Exercise description
Print all entries below exactly as they appear.

Material provided
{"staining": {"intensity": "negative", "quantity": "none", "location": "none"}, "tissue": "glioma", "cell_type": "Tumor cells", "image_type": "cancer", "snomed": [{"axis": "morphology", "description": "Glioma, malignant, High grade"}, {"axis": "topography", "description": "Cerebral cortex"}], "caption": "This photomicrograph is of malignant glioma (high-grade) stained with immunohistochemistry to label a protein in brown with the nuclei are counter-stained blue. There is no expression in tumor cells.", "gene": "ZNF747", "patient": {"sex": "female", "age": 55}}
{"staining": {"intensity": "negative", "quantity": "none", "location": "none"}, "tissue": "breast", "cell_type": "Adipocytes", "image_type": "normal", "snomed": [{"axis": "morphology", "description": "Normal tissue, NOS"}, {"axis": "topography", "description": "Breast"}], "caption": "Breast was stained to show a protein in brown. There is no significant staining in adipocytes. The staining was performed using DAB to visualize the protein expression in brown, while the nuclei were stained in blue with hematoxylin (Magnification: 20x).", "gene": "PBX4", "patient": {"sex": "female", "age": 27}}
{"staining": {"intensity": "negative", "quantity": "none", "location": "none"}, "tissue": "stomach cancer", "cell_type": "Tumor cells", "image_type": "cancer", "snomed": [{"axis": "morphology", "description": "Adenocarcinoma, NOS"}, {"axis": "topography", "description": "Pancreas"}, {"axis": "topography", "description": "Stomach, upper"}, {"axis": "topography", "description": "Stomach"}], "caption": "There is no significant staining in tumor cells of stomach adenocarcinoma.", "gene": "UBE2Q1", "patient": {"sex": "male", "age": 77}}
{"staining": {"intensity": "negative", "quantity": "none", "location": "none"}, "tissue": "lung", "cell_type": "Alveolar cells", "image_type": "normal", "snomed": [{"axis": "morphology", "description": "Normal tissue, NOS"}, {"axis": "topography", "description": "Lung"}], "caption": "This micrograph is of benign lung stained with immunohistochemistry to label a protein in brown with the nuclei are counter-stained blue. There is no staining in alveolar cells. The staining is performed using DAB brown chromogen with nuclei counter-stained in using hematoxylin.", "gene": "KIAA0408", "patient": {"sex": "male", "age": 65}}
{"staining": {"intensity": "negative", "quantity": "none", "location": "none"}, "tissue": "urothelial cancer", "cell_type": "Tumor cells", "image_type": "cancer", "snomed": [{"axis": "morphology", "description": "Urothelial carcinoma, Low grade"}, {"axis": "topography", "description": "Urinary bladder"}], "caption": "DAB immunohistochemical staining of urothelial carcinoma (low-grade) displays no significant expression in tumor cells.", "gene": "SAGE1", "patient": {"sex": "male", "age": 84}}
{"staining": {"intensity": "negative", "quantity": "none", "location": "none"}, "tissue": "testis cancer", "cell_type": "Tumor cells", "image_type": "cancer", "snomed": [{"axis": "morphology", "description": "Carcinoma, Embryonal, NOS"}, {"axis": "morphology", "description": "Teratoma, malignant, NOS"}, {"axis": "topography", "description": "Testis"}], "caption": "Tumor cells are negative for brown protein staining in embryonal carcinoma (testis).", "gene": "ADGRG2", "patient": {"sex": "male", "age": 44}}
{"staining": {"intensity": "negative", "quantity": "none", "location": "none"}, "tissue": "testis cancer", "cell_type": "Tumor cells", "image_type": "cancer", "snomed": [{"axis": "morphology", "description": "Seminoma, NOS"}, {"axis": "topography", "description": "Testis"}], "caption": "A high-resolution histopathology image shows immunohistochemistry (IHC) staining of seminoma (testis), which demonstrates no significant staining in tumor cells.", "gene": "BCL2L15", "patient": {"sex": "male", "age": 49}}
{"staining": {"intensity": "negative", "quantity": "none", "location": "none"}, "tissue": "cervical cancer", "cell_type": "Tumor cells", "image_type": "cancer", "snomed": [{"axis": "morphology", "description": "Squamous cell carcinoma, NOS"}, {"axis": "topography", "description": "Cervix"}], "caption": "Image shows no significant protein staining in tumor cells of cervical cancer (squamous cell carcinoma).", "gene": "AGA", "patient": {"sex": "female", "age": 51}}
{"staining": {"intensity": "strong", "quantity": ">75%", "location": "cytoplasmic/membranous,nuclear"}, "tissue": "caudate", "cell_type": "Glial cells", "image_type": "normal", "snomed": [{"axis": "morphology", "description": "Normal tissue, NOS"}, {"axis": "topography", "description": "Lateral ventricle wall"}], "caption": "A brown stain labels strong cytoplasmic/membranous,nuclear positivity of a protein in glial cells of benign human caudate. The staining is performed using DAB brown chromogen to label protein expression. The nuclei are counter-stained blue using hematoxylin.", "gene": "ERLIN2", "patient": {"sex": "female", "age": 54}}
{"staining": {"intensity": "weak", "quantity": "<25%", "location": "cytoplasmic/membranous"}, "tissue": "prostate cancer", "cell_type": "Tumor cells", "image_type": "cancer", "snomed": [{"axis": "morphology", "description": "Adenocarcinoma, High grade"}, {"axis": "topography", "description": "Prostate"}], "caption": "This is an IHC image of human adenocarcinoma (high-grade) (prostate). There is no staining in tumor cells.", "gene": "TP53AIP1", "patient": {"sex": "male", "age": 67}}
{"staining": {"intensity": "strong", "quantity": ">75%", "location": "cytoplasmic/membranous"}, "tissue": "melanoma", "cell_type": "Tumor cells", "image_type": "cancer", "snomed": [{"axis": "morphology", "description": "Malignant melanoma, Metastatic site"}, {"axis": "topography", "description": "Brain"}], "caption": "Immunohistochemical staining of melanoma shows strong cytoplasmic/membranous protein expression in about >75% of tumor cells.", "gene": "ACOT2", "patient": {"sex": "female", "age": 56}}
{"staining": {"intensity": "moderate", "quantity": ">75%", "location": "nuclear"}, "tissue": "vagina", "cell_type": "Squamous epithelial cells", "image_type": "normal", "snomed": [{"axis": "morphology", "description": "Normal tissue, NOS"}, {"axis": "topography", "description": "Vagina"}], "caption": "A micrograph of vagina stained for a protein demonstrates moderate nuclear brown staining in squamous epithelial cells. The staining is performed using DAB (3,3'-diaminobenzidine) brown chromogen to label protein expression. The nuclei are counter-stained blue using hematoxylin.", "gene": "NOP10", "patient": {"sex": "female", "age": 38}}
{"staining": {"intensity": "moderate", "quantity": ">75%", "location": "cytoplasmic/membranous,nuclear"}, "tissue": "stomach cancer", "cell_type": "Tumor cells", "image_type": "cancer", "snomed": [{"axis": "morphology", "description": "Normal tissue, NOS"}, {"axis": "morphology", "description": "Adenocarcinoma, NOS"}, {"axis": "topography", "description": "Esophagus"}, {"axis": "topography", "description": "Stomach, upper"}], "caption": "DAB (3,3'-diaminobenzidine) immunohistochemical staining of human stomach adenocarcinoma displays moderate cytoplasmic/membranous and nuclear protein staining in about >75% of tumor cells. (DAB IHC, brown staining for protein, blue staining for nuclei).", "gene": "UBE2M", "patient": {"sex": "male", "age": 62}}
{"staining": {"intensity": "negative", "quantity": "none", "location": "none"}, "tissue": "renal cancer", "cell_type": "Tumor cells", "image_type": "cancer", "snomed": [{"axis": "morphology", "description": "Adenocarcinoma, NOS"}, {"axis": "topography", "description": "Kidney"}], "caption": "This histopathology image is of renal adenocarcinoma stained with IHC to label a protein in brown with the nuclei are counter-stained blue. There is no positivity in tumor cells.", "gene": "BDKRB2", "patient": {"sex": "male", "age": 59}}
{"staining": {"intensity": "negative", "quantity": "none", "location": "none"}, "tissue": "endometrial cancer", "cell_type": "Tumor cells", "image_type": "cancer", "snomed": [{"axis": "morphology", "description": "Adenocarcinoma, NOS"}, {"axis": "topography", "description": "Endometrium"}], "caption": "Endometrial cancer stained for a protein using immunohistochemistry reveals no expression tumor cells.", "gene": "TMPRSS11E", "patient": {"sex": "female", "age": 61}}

Your solution
{"staining": {"intensity": "negative", "quantity": "none", "location": "none"}, "tissue": "glioma", "cell_type": "Tumor cells", "image_type": "cancer", "snomed": [{"axis": "morphology", "description": "Glioma, malignant, High grade"}, {"axis": "topography", "description": "Cerebral cortex"}], "caption": "This photomicrograph is of malignant glioma (high-grade) stained with immunohistochemistry to label a protein in brown with the nuclei are counter-stained blue. There is no expression in tumor cells.", "gene": "ZNF747", "patient": {"sex": "female", "age": 55}}
{"staining": {"intensity": "negative", "quantity": "none", "location": "none"}, "tissue": "breast", "cell_type": "Adipocytes", "image_type": "normal", "snomed": [{"axis": "morphology", "description": "Normal tissue, NOS"}, {"axis": "topography", "description": "Breast"}], "caption": "Breast was stained to show a protein in brown. There is no significant staining in adipocytes. The staining was performed using DAB to visualize the protein expression in brown, while the nuclei were stained in blue with hematoxylin (Magnification: 20x).", "gene": "PBX4", "patient": {"sex": "female", "age": 27}}
{"staining": {"intensity": "negative", "quantity": "none", "location": "none"}, "tissue": "stomach cancer", "cell_type": "Tumor cells", "image_type": "cancer", "snomed": [{"axis": "morphology", "description": "Adenocarcinoma, NOS"}, {"axis": "topography", "description": "Pancreas"}, {"axis": "topography", "description": "Stomach, upper"}, {"axis": "topography", "description": "Stomach"}], "caption": "There is no significant staining in tumor cells of stomach adenocarcinoma.", "gene": "UBE2Q1", "patient": {"sex": "male", "age": 77}}
{"staining": {"intensity": "negative", "quantity": "none", "location": "none"}, "tissue": "lung", "cell_type": "Alveolar cells", "image_type": "normal", "snomed": [{"axis": "morphology", "description": "Normal tissue, NOS"}, {"axis": "topography", "description": "Lung"}], "caption": "This micrograph is of benign lung stained with immunohistochemistry to label a protein in brown with the nuclei are counter-stained blue. There is no staining in alveolar cells. The staining is performed using DAB brown chromogen with nuclei counter-stained in using hematoxylin.", "gene": "KIAA0408", "patient": {"sex": "male", "age": 65}}
{"staining": {"intensity": "negative", "quantity": "none", "location": "none"}, "tissue": "urothelial cancer", "cell_type": "Tumor cells", "image_type": "cancer", "snomed": [{"axis": "morphology", "description": "Urothelial carcinoma, Low grade"}, {"axis": "topography", "description": "Urinary bladder"}], "caption": "DAB immunohistochemical staining of urothelial carcinoma (low-grade) displays no significant expression in tumor cells.", "gene": "SAGE1", "patient": {"sex": "male", "age": 84}}
{"staining": {"intensity": "negative", "quantity": "none", "location": "none"}, "tissue": "testis cancer", "cell_type": "Tumor cells", "image_type": "cancer", "snomed": [{"axis": "morphology", "description": "Carcinoma, Embryonal, NOS"}, {"axis": "morphology", "description": "Teratoma, malignant, NOS"}, {"axis": "topography", "description": "Testis"}], "caption": "Tumor cells are negative for brown protein staining in embryonal carcinoma (testis).", "gene": "ADGRG2", "patient": {"sex": "male", "age": 44}}
{"staining": {"intensity": "negative", "quantity": "none", "location": "none"}, "tissue": "testis cancer", "cell_type": "Tumor cells", "image_type": "cancer", "snomed": [{"axis": "morphology", "description": "Seminoma, NOS"}, {"axis": "topography", "description": "Testis"}], "caption": "A high-resolution histopathology image shows immunohistochemistry (IHC) staining of seminoma (testis), which demonstrates no significant staining in tumor cells.", "gene": "BCL2L15", "patient": {"sex": "male", "age": 49}}
{"staining": {"intensity": "negative", "quantity": "none", "location": "none"}, "tissue": "cervical cancer", "cell_type": "Tumor cells", "image_type": "cancer", "snomed": [{"axis": "morphology", "description": "Squamous cell carcinoma, NOS"}, {"axis": "topography", "description": "Cervix"}], "caption": "Image shows no significant protein staining in tumor cells of cervical cancer (squamous cell carcinoma).", "gene": "AGA", "patient": {"sex": "female", "age": 51}}
{"staining": {"intensity": "strong", "quantity": ">75%", "location": "cytoplasmic/membranous,nuclear"}, "tissue": "caudate", "cell_type": "Glial cells", "image_type": "normal", "snomed": [{"axis": "morphology", "description": "Normal tissue, NOS"}, {"axis": "topography", "description": "Lateral ventricle wall"}], "caption": "A brown stain labels strong cytoplasmic/membranous,nuclear positivity of a protein in glial cells of benign human caudate. The staining is performed using DAB brown chromogen to label protein expression. The nuclei are counter-stained blue using hematoxylin.", "gene": "ERLIN2", "patient": {"sex": "female", "age": 54}}
{"staining": {"intensity": "weak", "quantity": "<25%", "location": "cytoplasmic/membranous"}, "tissue": "prostate cancer", "cell_type": "Tumor cells", "image_type": "cancer", "snomed": [{"axis": "morphology", "description": "Adenocarcinoma, High grade"}, {"axis": "topography", "description": "Prostate"}], "caption": "This is an IHC image of human adenocarcinoma (high-grade) (prostate). There is no staining in tumor cells.", "gene": "TP53AIP1", "patient": {"sex": "male", "age": 67}}
{"staining": {"intensity": "strong", "quantity": ">75%", "location": "cytoplasmic/membranous"}, "tissue": "melanoma", "cell_type": "Tumor cells", "image_type": "cancer", "snomed": [{"axis": "morphology", "description": "Malignant melanoma, Metastatic site"}, {"axis": "topography", "description": "Brain"}], "caption": "Immunohistochemical staining of melanoma shows strong cytoplasmic/membranous protein expression in about >75% of tumor cells.", "gene": "ACOT2", "patient": {"sex": "female", "age": 56}}
{"staining": {"intensity": "moderate", "quantity": ">75%", "location": "nuclear"}, "tissue": "vagina", "cell_type": "Squamous epithelial cells", "image_type": "normal", "snomed": [{"axis": "morphology", "description": "Normal tissue, NOS"}, {"axis": "topography", "description": "Vagina"}], "caption": "A micrograph of vagina stained for a protein demonstrates moderate nuclear brown staining in squamous epithelial cells. The staining is performed using DAB (3,3'-diaminobenzidine) brown chromogen to label protein expression. The nuclei are counter-stained blue using hematoxylin.", "gene": "NOP10", "patient": {"sex": "female", "age": 38}}
{"staining": {"intensity": "moderate", "quantity": ">75%", "location": "cytoplasmic/membranous,nuclear"}, "tissue": "stomach cancer", "cell_type": "Tumor cells", "image_type": "cancer", "snomed": [{"axis": "morphology", "description": "Normal tissue, NOS"}, {"axis": "morphology", "description": "Adenocarcinoma, NOS"}, {"axis": "topography", "description": "Esophagus"}, {"axis": "topography", "description": "Stomach, upper"}], "caption": "DAB (3,3'-diaminobenzidine) immunohistochemical staining of human stomach adenocarcinoma displays moderate cytoplasmic/membranous and nuclear protein staining in about >75% of tumor cells. (DAB IHC, brown staining for protein, blue staining for nuclei).", "gene": "UBE2M", "patient": {"sex": "male", "age": 62}}
{"staining": {"intensity": "negative", "quantity": "none", "location": "none"}, "tissue": "renal cancer", "cell_type": "Tumor cells", "image_type": "cancer", "snomed": [{"axis": "morphology", "description": "Adenocarcinoma, NOS"}, {"axis": "topography", "description": "Kidney"}], "caption": "This histopathology image is of renal adenocarcinoma stained with IHC to label a protein in brown with the nuclei are counter-stained blue. There is no positivity in tumor cells.", "gene": "BDKRB2", "patient": {"sex": "male", "age": 59}}
{"staining": {"intensity": "negative", "quantity": "none", "location": "none"}, "tissue": "endometrial cancer", "cell_type": "Tumor cells", "image_type": "cancer", "snomed": [{"axis": "morphology", "description": "Adenocarcinoma, NOS"}, {"axis": "topography", "description": "Endometrium"}], "caption": "Endometrial cancer stained for a protein using immunohistochemistry reveals no expression tumor cells.", "gene": "TMPRSS11E", "patient": {"sex": "female", "age": 61}}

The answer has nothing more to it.